Sim-to-real RL training and deployment tools for the Unitree Go1 robot.

Research code from MIT's Improbable AI lab implementing the 'Walk These Ways' CoRL 2022 paper — sim-to-real RL locomotion for the Unitree Go1 quadruped. Trains a gait-conditioned policy in Isaac Gym with Multiplicity of Behavior (MoB), then deploys it directly on the physical robot via LCM. Target audience is robotics researchers with a Go1 Edu and a beefy NVIDIA GPU.

Ships a pretrained checkpoint you can deploy on day one without training anything — rare for academic robotics code. The sim-to-real pipeline is end-to-end: Isaac Gym training, domain randomization, actuator net to model motor dynamics, Docker deployment image on the robot's Jetson. The MoB approach of conditioning on gait parameters (frequency, stance duration, foot height) is a real idea that generalizes better than single-policy controllers. LCM for real-time comms between the onboard computer and the policy inference loop is the right tool here — low latency, typed messages.

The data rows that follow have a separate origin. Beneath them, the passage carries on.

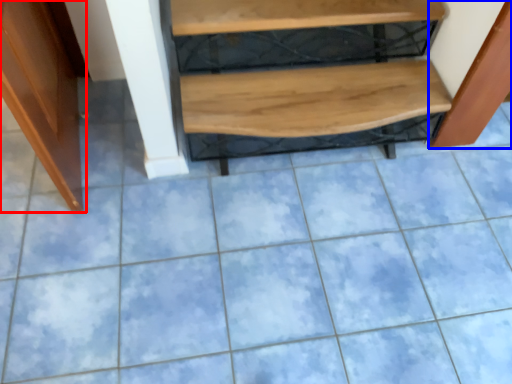
Question: Which object appears farthest to the camera in this image, furniture (highlighted by a red box) or cabinetry (highlighted by a blue box)?

Choices:
 (A) furniture
 (B) cabinetry

Answer: (B)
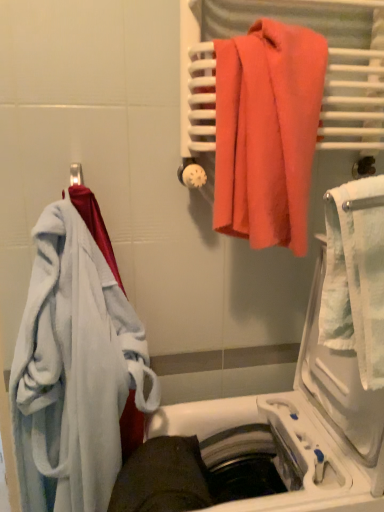
Question: Is soft white bathrobe at left, which is counted as the second towel, starting from the top, shorter than coral fabric towel at upper right, which is counted as the first towel, starting from the top?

Pinned to PyTorch 1.10 and CUDA 11.3, which are four years old. Isaac Gym Preview 4 is itself deprecated by NVIDIA in favor of Isaac Lab, so the simulation dependency is a dead end — anyone starting a new project today would be building on a sunset platform. The deployment docs have two 'Coming soon' sections (logging and real-world analysis), which are arguably the most important parts when something goes wrong on a real robot. Swapping in a custom model requires manually editing hardcoded path strings in two separate scripts rather than taking a CLI argument — minor but annoying.